Il faut donc faire mieux avec le déploiement des vaccins de deuxième génération, qui sont efficaces contre le variant Omicron, qu’avec ceux de la première. Peut-être qu’en plus d’éviter le gaspillage, on réussira à vacciner davantage de gens dans les pays à faible et moyen revenu, plaide la pédiatre.

La recette pour atteindre une plus grande équité vaccinale ?

« On partage le gâteau pendant que le gâteau est frais. On ne donne pas des miettes de gâteau défraîchies, sèches et rassises, aux pays à bas et moyen revenu. Quand le gâteau est frais, tout le monde doit avoir sa part en temps et en heure », explique-t-elle.

Selon la Dre Liu, opter pour des modèles « qui sont basés sur la charité » comme COVAX et l’Accélérateur ACT n’est pas une solution. Le résultat sera perpétuellement le même : les pays les mieux nantis se serviront toujours en premier, et les restes iront aux plus pauvres.
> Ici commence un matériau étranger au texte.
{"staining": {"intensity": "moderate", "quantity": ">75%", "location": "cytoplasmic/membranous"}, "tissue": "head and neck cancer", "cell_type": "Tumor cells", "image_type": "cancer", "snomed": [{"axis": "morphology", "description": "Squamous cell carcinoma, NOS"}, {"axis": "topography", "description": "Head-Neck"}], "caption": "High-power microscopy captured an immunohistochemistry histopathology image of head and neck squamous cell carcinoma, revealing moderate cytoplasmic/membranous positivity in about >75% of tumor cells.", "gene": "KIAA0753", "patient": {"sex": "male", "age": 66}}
« On n’a pas de gouvernance mondiale qui encourage une répartition […]. On n’a pas ces ententes-là encore. Je sais qu’il y a un traité pandémique qui va être livré en 2024, mais on a déjà une nouvelle alerte d’une urgence sanitaire de portée mondiale avec la variole simienne… 2024, c’est encore loin », souligne-t-elle.

La communauté internationale planche en effet sur un pacte entourant la gestion des pandémies, qu’elle espère conclure en mai 2024. Jeudi dernier, après une séance de négociations à Genève, il a été décidé que cet accord international serait juridiquement contraignant.

« Impensable » et « indéfendable »

Le député conservateur Pierre Paul-Hus considère qu’il est « impensable que tant de vaccins contre la COVID-19 dont auraient pu bénéficier d’autres pays ayant des taux de vaccination plus faibles aient dû être jetés », dénonce-t-il, y détectant « un autre exemple de la mauvaise planification et gestion du gouvernement ».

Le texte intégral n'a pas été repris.